_Textauszug_.
_____

Berhane (15) (Name geändert) aus Eritrea, dem
Nachbarland von Äthiopien, lebt mit seiner Mutter und
seinen fünf Brüdern schon seit fünf Jahren in
Deutschland. 1991 ist die Familie vor dem Bürgerkrieg,
der zwischen Eritrea und Äthiopien tobte, geflohen.
Inzwischen ist der Krieg vorbei. Doch Berhanes Familie
will nicht zurück. Vielleicht aus Angst vor politischer
Verfolgung. Vielleicht hoffen die Brüder und ihre Mutter
aber auch nur auf ein besseres Leben hier, was kein
Gericht als Asylgrund akzeptieren würde.
Die Familie lebt in einem Wohnheim für Asylbewerber
in Franken. Ein trostloses Zuhause. Um zu Berhane zu
kommen, muß man triste Flure passieren und einen Hof, in
dem es nach Müll und Urin stinkt. Berhane teilt sich mit
zwei Brüdern ein 18-Quadratmeter-Zimmer. Seine
Habseligkeiten, ein paar Bücher und Teddybären, hat der
Junge mit den zu Zöpfchen geflochtenen Haaren auf der
Heizung gestapelt. Wenn Berhane auf seinem Bett sitzt und
aus dem Fenster schaut, sieht er eine grau-braune
Schallschutzwand, die den Lärm vorbeidonnernder Züge
abhalten soll.

_____

_Datenblock_.

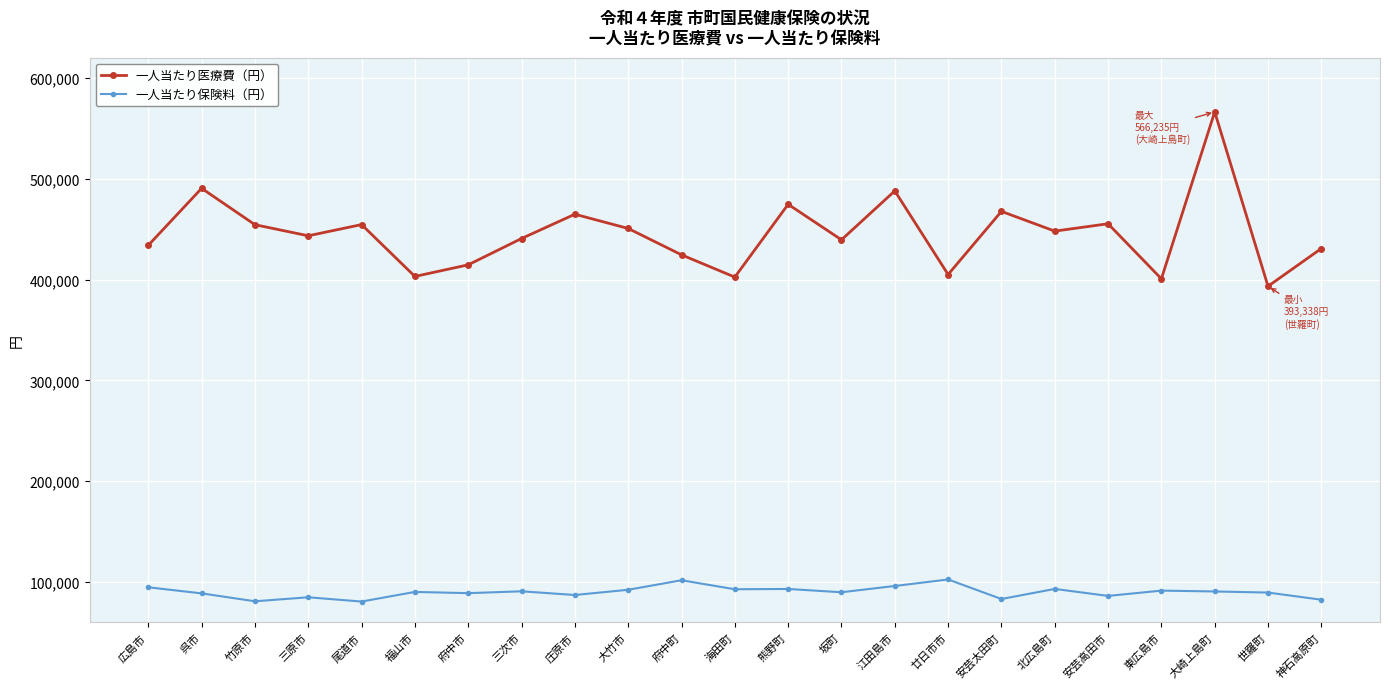

At which category does 一人当たり医療費（円） reach its first local valley?

三原市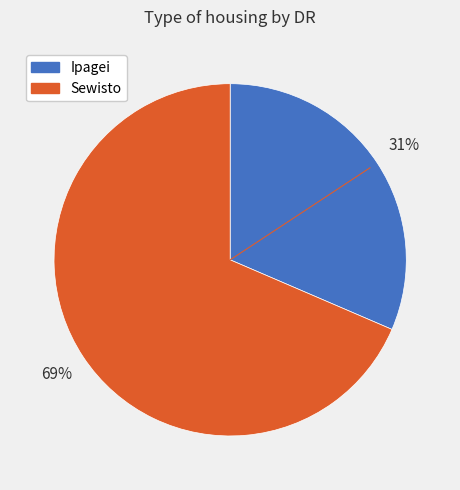

Which has a higher value, Ipagei or Sewisto?

Sewisto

_____

_Zu bearbeitende Aufgaben_.
(1) Nenne alle Staaten, die im Textauszug vorkommen.
(2) Erkläre anhand des Textauszugs, warum Berhanes Familie 1991 geflohen ist.
Die Auflistung wird hier nicht gebraucht.

_Lösungen_.
(1) Eritrea, Äthiopien, Deutschland

(2) Die Familie floh 1991 vor dem Bürgerkrieg, der damals zwischen Eritrea und Äthiopien tobte.